What is IP Address Spoofing?
IP address spoofing is the process of making IP packets to hide the true identity of an email or file sender. Even if it has some legitimate purpose, spoofing is considered unethical. Because it often uses to harvest the personal information like: account and financial information, without the permission of the owner.
Normally, all data transfer across the Internet, will have sender and receiver’s IP address. It is similar to postal mail where there is deliver address and return address. In the case of spoofing, the IP address of sender is substituted with a fake or spoofed address, this makes it difficult to trace the source (or sender) address where is the data is sending from.

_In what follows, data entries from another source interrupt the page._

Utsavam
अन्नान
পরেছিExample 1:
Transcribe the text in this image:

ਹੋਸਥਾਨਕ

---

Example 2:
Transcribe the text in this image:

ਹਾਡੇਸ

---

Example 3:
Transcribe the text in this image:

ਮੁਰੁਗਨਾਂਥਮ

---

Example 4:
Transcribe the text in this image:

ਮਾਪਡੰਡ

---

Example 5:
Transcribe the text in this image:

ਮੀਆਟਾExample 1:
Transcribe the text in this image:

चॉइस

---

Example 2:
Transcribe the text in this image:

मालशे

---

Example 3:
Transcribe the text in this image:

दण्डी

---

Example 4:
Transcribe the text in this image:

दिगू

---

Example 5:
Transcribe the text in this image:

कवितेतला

One example of IP address spoofing is the using of email to send out and makes it appear to be from some companies (such banks, Credit Card companies) or organizations that recipient knows and trusts. But, actually, it is from the unknown source.
Then in the spoofed email, they tell that: 1) the recipient’s account with the company has problem, and 2) they provide a link in that email to open a web page. Upon clicking on the link, it will bring the recipient to a fake page (but it appears to be official page), and they ask the recipient to enter username, password, and other personal information.

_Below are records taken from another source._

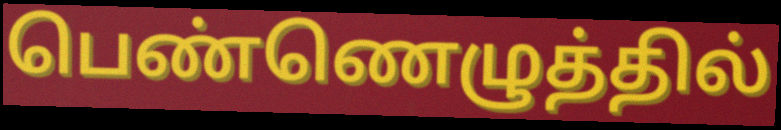
பெண்ணெழுத்தில்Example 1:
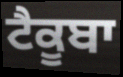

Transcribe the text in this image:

ਟੈਕੂਬਾ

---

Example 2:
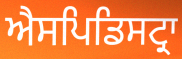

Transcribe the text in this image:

ਐਸਪਿਡਿਸਟ੍ਰਾ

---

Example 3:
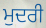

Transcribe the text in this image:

ਮੁਦਰੀ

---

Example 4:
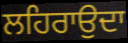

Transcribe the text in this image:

ਲਹਿਰਾਉਦਾ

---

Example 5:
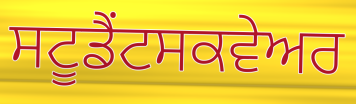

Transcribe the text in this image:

ਸਟੂਡੈਂਟਸਕਵੇਅਰ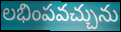
లభింపవచ్చును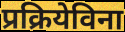
प्रक्रियेविनाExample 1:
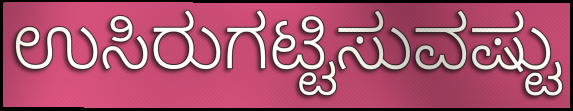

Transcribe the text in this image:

ಉಸಿರುಗಟ್ಟಿಸುವಷ್ಟು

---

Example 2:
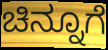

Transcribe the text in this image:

ಚಿನ್ನೂಗೆ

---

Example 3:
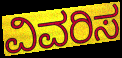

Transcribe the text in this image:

ವಿವರಿಸ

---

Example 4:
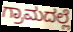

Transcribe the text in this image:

ಗ್ರಾಮದಲ್ಲೆ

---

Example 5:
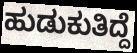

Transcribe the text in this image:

ಹುಡುಕುತಿದ್ದೆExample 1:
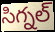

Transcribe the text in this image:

సిగ్నల్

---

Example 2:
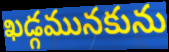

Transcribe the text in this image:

ఖడ్గమునకును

By using spoofing, the originator of the spoofing email can collect data and other login information. They might break into using the email account of recipient or other personal information such bank account or Credit Card for their purpose. The spoofed victim usually does not realize until their bank account is drained or unauthorized credit card charge appeared.
Most companies such banks or Credit Card companies, warned their clients not to open email and click on the link to do any form of business. In case, these companies send out legitimate email to clients, they recommend their client to open a new web browser and enter business web site directly. This way will effectively by-pass the IP spoofing scheme and avoid falling victim by revealing personal information to unknown source.